(Beginning of INPUT RECORDS)

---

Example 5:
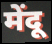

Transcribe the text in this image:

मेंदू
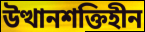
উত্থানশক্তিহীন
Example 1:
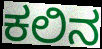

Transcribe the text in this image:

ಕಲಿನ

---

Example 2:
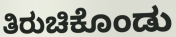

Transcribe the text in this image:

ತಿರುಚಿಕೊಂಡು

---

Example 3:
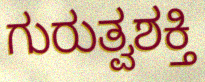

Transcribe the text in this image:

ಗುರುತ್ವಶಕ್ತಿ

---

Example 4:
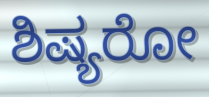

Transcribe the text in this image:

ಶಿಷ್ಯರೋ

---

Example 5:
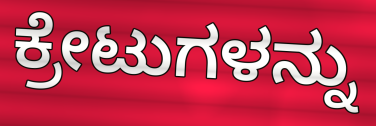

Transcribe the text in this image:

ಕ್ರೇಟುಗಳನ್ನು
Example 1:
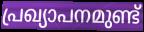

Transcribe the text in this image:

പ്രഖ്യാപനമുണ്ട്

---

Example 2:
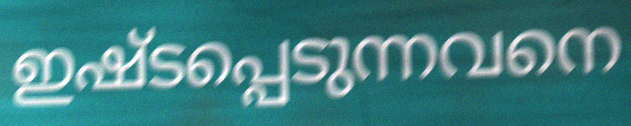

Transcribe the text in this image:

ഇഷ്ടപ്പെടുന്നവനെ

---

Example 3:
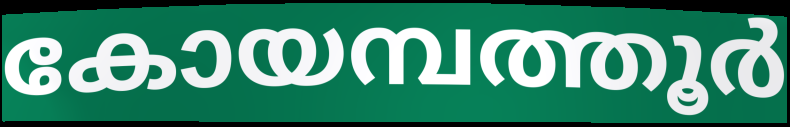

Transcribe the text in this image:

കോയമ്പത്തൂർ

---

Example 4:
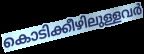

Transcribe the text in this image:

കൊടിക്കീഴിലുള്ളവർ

(End of INPUT RECORDS)

§ **WHAT YOU HAVE TO DO**: The pictures stay out; copy the rest of the data word for word.

§ **TASK SOLUTION**:
---

Example 5:

Transcribe the text in this image:

मेंदू
উত্থানশক্তিহীন
Example 1:

Transcribe the text in this image:

ಕಲಿನ

---

Example 2:

Transcribe the text in this image:

ತಿರುಚಿಕೊಂಡು

---

Example 3:

Transcribe the text in this image:

ಗುರುತ್ವಶಕ್ತಿ

---

Example 4:

Transcribe the text in this image:

ಶಿಷ್ಯರೋ

---

Example 5:

Transcribe the text in this image:

ಕ್ರೇಟುಗಳನ್ನು
Example 1:

Transcribe the text in this image:

പ്രഖ്യാപനമുണ്ട്

---

Example 2:

Transcribe the text in this image:

ഇഷ്ടപ്പെടുന്നവനെ

---

Example 3:

Transcribe the text in this image:

കോയമ്പത്തൂർ

---

Example 4:

Transcribe the text in this image:

കൊടിക്കീഴിലുള്ളവർ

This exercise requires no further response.